■ **What to do**: Could you please retype the records exactly, minus their pictures?

(Pictures paired with source code)
Start of Block

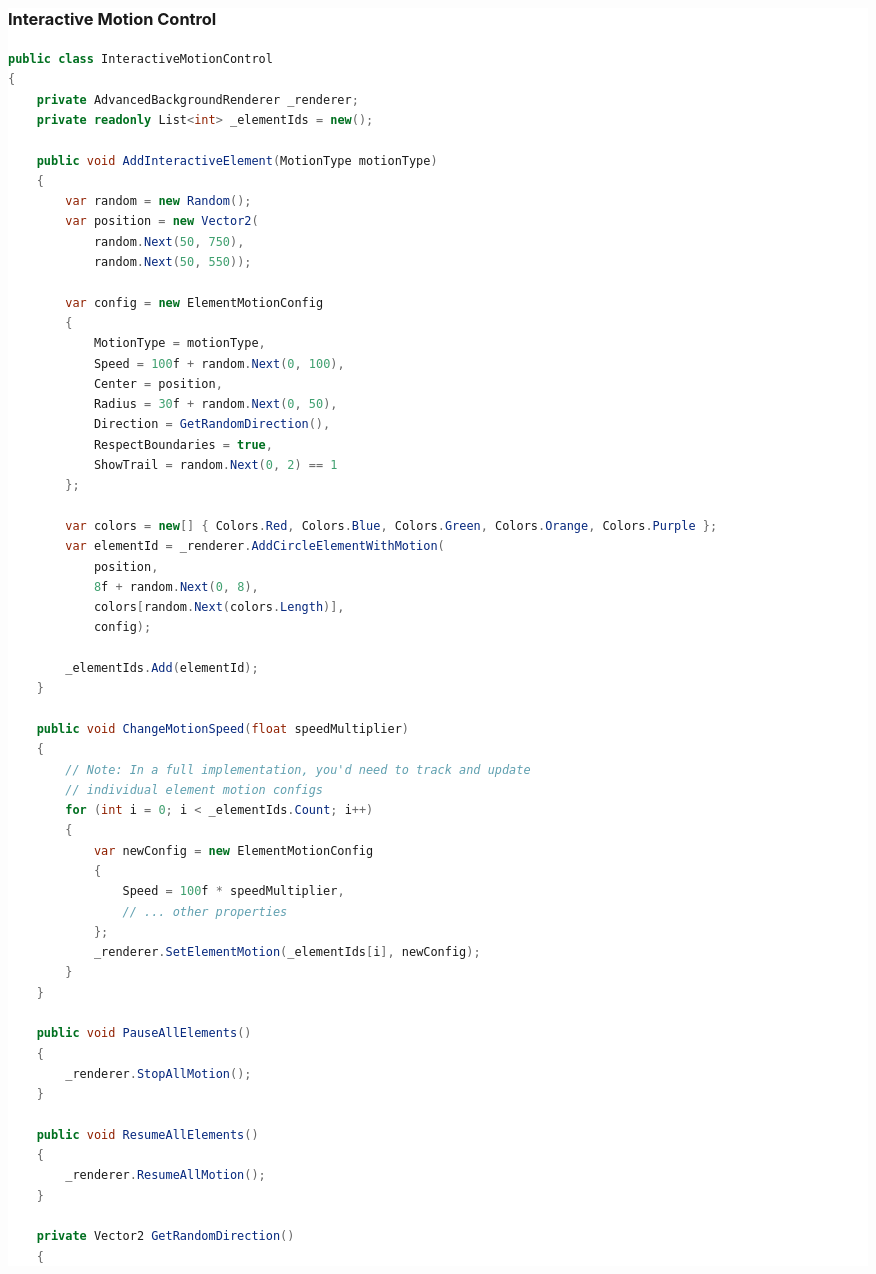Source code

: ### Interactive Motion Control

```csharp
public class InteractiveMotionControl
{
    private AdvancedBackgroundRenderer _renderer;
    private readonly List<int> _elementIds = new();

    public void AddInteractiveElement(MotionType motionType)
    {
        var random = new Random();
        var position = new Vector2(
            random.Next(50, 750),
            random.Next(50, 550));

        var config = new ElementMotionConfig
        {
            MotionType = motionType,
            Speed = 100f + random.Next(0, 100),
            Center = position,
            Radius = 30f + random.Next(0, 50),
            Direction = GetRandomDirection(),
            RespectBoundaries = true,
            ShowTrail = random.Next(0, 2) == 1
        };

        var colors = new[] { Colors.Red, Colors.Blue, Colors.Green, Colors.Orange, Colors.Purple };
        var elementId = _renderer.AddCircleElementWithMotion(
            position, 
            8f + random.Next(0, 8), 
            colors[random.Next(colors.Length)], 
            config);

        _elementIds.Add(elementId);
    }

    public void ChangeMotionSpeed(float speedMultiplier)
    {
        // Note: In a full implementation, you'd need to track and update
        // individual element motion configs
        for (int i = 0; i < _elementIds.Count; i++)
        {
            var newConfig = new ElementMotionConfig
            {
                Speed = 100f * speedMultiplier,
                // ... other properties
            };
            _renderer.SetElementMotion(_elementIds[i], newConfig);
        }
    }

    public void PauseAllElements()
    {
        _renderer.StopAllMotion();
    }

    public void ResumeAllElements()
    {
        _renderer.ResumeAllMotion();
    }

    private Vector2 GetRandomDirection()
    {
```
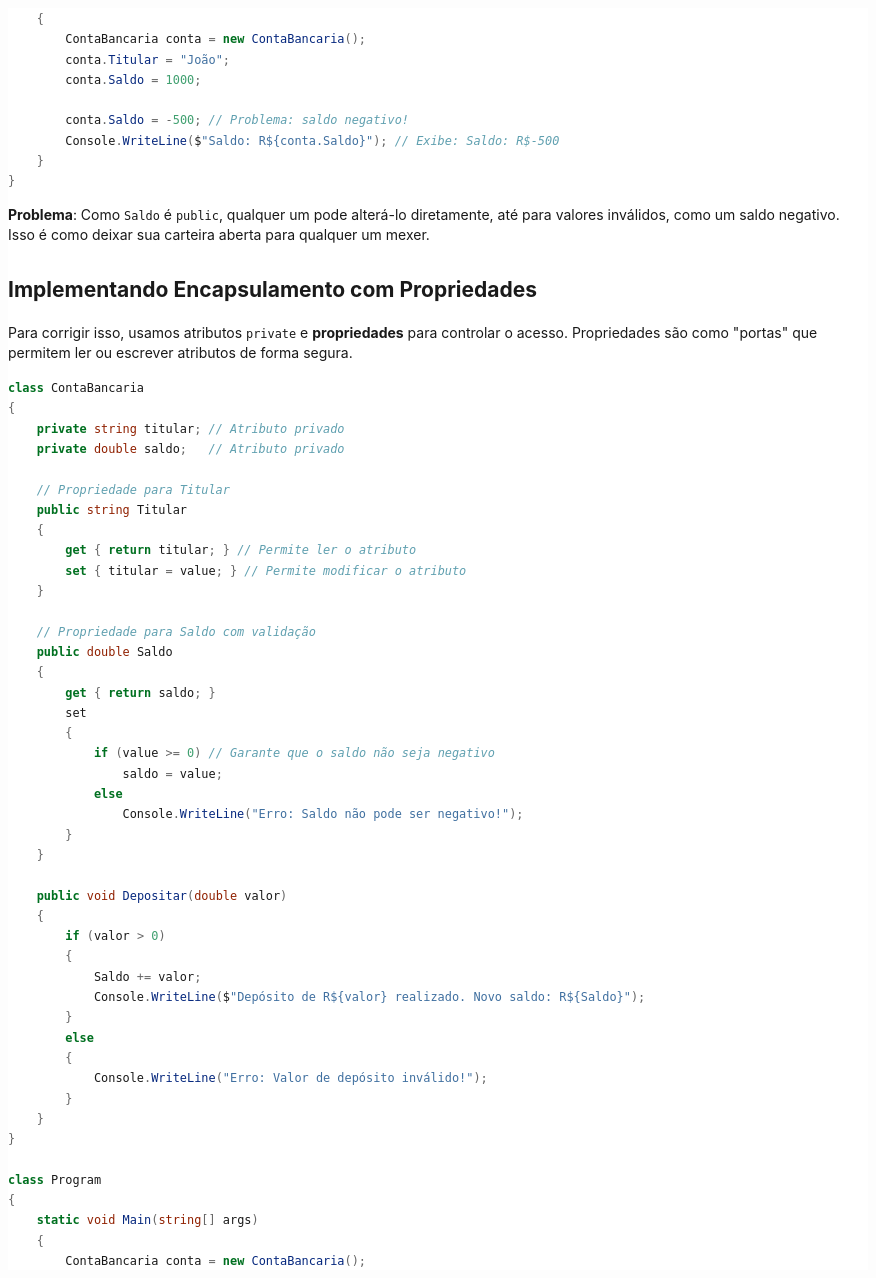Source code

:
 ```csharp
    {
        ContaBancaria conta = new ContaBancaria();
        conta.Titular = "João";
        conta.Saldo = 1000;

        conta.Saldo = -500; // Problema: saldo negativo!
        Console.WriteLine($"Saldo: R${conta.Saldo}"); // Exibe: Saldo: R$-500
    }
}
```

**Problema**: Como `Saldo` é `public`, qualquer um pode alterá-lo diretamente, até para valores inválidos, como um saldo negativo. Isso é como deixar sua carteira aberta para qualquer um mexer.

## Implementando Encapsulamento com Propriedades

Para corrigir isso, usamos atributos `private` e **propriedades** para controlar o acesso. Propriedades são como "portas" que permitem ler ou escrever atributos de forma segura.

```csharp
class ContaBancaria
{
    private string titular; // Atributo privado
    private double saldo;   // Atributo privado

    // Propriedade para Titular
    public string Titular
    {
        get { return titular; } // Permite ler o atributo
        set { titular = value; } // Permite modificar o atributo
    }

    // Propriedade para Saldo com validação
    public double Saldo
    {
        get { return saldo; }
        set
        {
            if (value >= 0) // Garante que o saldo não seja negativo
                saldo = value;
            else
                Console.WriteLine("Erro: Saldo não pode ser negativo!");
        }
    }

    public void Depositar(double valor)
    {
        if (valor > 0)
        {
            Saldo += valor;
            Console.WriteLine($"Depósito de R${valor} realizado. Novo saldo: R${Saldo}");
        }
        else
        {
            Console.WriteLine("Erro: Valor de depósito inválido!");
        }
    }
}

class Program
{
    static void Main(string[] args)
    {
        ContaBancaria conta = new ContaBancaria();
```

End of Block

■ **Written answer**:
Source code

: ### Interactive Motion Control

```csharp
public class InteractiveMotionControl
{
    private AdvancedBackgroundRenderer _renderer;
    private readonly List<int> _elementIds = new();

    public void AddInteractiveElement(MotionType motionType)
    {
        var random = new Random();
        var position = new Vector2(
            random.Next(50, 750),
            random.Next(50, 550));

        var config = new ElementMotionConfig
        {
            MotionType = motionType,
            Speed = 100f + random.Next(0, 100),
            Center = position,
            Radius = 30f + random.Next(0, 50),
            Direction = GetRandomDirection(),
            RespectBoundaries = true,
            ShowTrail = random.Next(0, 2) == 1
        };

        var colors = new[] { Colors.Red, Colors.Blue, Colors.Green, Colors.Orange, Colors.Purple };
        var elementId = _renderer.AddCircleElementWithMotion(
            position, 
            8f + random.Next(0, 8), 
            colors[random.Next(colors.Length)], 
            config);

        _elementIds.Add(elementId);
    }

    public void ChangeMotionSpeed(float speedMultiplier)
    {
        // Note: In a full implementation, you'd need to track and update
        // individual element motion configs
        for (int i = 0; i < _elementIds.Count; i++)
        {
            var newConfig = new ElementMotionConfig
            {
                Speed = 100f * speedMultiplier,
                // ... other properties
            };
            _renderer.SetElementMotion(_elementIds[i], newConfig);
        }
    }

    public void PauseAllElements()
    {
        _renderer.StopAllMotion();
    }

    public void ResumeAllElements()
    {
        _renderer.ResumeAllMotion();
    }

    private Vector2 GetRandomDirection()
    {
```
Source code

:
 ```csharp
    {
        ContaBancaria conta = new ContaBancaria();
        conta.Titular = "João";
        conta.Saldo = 1000;

        conta.Saldo = -500; // Problema: saldo negativo!
        Console.WriteLine($"Saldo: R${conta.Saldo}"); // Exibe: Saldo: R$-500
    }
}
```

**Problema**: Como `Saldo` é `public`, qualquer um pode alterá-lo diretamente, até para valores inválidos, como um saldo negativo. Isso é como deixar sua carteira aberta para qualquer um mexer.

## Implementando Encapsulamento com Propriedades

Para corrigir isso, usamos atributos `private` e **propriedades** para controlar o acesso. Propriedades são como "portas" que permitem ler ou escrever atributos de forma segura.

```csharp
class ContaBancaria
{
    private string titular; // Atributo privado
    private double saldo;   // Atributo privado

    // Propriedade para Titular
    public string Titular
    {
        get { return titular; } // Permite ler o atributo
        set { titular = value; } // Permite modificar o atributo
    }

    // Propriedade para Saldo com validação
    public double Saldo
    {
        get { return saldo; }
        set
        {
            if (value >= 0) // Garante que o saldo não seja negativo
                saldo = value;
            else
                Console.WriteLine("Erro: Saldo não pode ser negativo!");
        }
    }

    public void Depositar(double valor)
    {
        if (valor > 0)
        {
            Saldo += valor;
            Console.WriteLine($"Depósito de R${valor} realizado. Novo saldo: R${Saldo}");
        }
        else
        {
            Console.WriteLine("Erro: Valor de depósito inválido!");
        }
    }
}

class Program
{
    static void Main(string[] args)
    {
        ContaBancaria conta = new ContaBancaria();
```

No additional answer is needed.